Infoworld columnist Dylan Tweney goes further, and predicts the demise of the
Internet advertising industry. Tweney cites declining clickthrough rates and
the estimated spending for television ads to promote websites in 1999, which
at $3.5 billion is larger than the total $3 billion estimated for all Internet
advertising for the year. Nielsen suggests that users simply ignore ads, and
says that branding on the Web comes from experience rather than banner ads.
Both are right,
in that they identify real symptoms. But as the docs on ER will tell you, the
jump from symptoms to diagnosis is never clear-cut, and you never pick the time
of death ahead of time. We believe that the Internet advertising industry will
save itself by reinventing itself, a process which has already started.
For example,
in a study done for CBS SportsLine by AdKnowledge, as reported in The Industry
Standard, clickthroughs turned out not to be as important as previously thought.

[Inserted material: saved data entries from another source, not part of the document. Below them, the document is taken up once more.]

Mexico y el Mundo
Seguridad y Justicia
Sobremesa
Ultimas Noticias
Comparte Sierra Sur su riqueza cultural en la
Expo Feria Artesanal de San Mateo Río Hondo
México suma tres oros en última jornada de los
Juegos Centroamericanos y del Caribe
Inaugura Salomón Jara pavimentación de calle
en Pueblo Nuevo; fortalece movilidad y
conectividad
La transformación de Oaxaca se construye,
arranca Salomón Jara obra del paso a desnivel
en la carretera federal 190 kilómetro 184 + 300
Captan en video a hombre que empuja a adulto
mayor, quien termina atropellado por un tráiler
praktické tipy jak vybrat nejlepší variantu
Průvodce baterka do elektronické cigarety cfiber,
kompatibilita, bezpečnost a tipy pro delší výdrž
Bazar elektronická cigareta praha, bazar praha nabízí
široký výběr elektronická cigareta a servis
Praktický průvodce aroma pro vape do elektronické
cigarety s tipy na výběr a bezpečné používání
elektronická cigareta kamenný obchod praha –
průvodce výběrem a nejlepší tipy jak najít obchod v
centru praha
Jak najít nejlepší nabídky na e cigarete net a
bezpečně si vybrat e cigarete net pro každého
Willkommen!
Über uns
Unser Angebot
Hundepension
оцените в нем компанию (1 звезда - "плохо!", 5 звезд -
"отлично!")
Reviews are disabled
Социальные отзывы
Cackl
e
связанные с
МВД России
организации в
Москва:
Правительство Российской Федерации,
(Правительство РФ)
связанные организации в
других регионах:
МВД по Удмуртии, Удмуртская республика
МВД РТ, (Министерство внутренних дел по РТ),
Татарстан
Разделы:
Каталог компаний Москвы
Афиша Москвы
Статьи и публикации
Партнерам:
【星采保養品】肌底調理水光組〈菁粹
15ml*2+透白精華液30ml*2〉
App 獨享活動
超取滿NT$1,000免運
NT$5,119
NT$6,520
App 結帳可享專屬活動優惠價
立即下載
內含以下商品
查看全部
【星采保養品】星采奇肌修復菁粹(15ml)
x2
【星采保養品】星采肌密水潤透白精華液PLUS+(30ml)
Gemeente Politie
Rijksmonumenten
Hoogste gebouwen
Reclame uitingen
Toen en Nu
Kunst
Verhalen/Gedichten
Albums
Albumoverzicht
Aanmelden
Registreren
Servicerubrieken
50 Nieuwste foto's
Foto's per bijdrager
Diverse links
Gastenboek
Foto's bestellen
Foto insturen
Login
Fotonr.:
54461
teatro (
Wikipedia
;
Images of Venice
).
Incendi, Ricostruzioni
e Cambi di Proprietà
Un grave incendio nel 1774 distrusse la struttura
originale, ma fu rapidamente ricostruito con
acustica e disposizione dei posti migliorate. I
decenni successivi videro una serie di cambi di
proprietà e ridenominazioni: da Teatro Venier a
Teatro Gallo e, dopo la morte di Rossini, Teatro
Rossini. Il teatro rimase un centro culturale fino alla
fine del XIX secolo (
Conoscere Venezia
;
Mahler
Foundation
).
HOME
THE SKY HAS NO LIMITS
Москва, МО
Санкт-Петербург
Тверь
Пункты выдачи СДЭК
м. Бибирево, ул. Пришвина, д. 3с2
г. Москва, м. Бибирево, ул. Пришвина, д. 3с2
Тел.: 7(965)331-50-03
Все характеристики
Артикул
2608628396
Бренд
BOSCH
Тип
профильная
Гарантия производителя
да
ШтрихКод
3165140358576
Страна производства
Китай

While 12 percent of sales attributed to an advertising campaign were the result
of clickthroughs, 49 percent came from people who had seen the ads but not clicked,
and another 39% were from repeat visitors who had either clicked or viewed the
ad on a previous visit. The British magazine The Economist points out that the
amount of web inventory is so huge that most of the time visitors will necessarily
see ads of no interest or ads that they had already viewed. Conclusion: don't
look at the ads that people ignore, look instead at the few they attend to.
Some companies
are doing exactly this. NetGravity (Nasdaq: NETG) has a product called Boomerang
that lets advertisers target ads to people who have previously been receptive
to them. Engage (Nasdaq: ENGA) accumulates detailed profiles of surfers that
its AudienceNet product can use to serve ads based on their interests as revealed
by previous surfing.
There will
also be new technologies coming soon to make the transition from ad to sale
smoother, including rich-media banners that can effect a sale without taking
the surfer to the advertisers' site. And one web site has been launched, with
more than $10 million in first round funding, to provide surfers with a new
randomly chosen web site whenever they want. Priority positions in the lottery
will be sold to "advertisers." A study by Quicken.com found that 84 percent
of respondants have employed non-banner-advertising. Companies look at e-mail,
new technology, and sponsorships. However banners, at 58% of all creative advertising,
remain the most prominent category.
Finally, there
are many vertical portals whose users actually want to see the ads. Just as
professionals and specialists look at the ads in the magazines they get, they
see the ads on specialized sites as a primary source of information about vendors
and products.
Conclusion
Advertising
on the Internet is not going away. A case can be made that banner ads will disappear,
but we doubt it. They have a certain success rate both in branding and attracting
clicks, and by their presence provide useful information to feed the more directed
kinds of advertising like AudienceNet. Things will change, to be sure, but the
continuing growth in revenues from selling "advertising" will remain the same.